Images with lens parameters

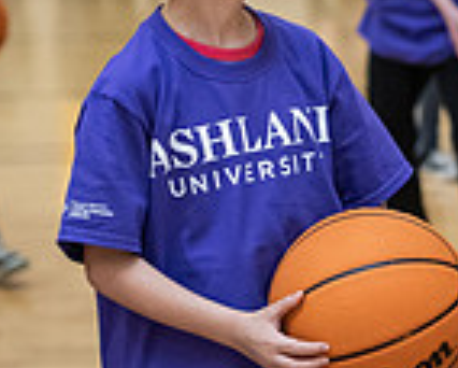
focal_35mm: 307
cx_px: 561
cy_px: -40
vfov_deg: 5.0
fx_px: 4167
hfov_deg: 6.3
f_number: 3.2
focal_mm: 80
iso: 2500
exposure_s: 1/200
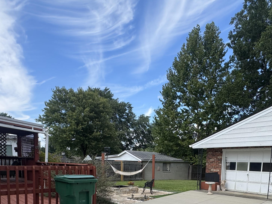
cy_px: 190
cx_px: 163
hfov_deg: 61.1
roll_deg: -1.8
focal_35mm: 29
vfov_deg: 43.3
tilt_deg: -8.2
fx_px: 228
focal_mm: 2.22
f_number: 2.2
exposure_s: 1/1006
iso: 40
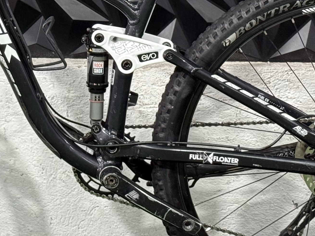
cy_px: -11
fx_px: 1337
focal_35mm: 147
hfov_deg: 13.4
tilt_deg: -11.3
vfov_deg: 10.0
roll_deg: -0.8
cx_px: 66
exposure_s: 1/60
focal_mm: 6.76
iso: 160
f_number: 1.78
--
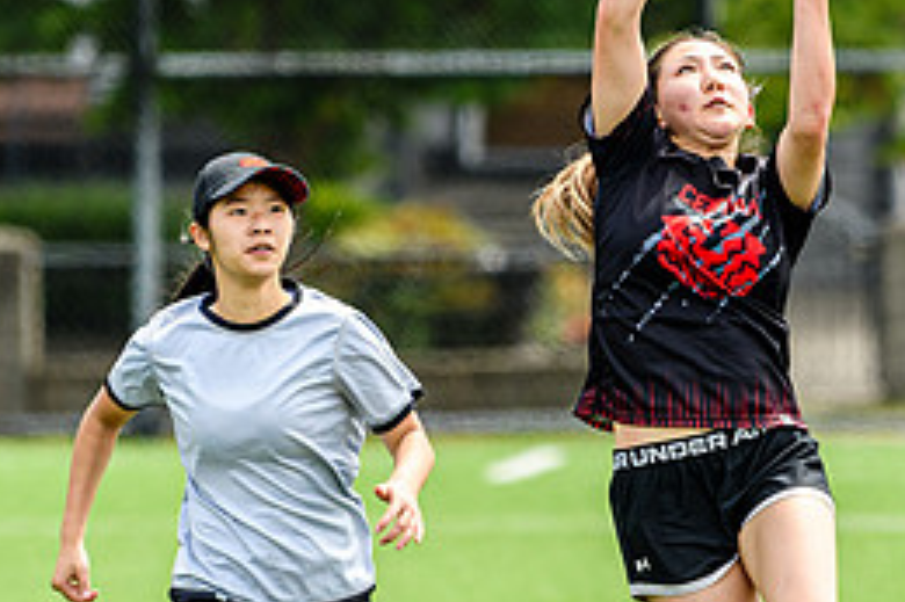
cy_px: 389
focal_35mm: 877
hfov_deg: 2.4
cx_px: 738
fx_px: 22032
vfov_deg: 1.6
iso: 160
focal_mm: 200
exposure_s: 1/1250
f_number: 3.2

Required work ▸
Once the line with "focal_35mm: 307" is found above, transcribe each line from it through the line with "f_number: 1.78", exactly, and omit the pictures.

Your solution ▸
focal_35mm: 307
cx_px: 561
cy_px: -40
vfov_deg: 5.0
fx_px: 4167
hfov_deg: 6.3
f_number: 3.2
focal_mm: 80
iso: 2500
exposure_s: 1/200
cy_px: 190
cx_px: 163
hfov_deg: 61.1
roll_deg: -1.8
focal_35mm: 29
vfov_deg: 43.3
tilt_deg: -8.2
fx_px: 228
focal_mm: 2.22
f_number: 2.2
exposure_s: 1/1006
iso: 40
cy_px: -11
fx_px: 1337
focal_35mm: 147
hfov_deg: 13.4
tilt_deg: -11.3
vfov_deg: 10.0
roll_deg: -0.8
cx_px: 66
exposure_s: 1/60
focal_mm: 6.76
iso: 160
f_number: 1.78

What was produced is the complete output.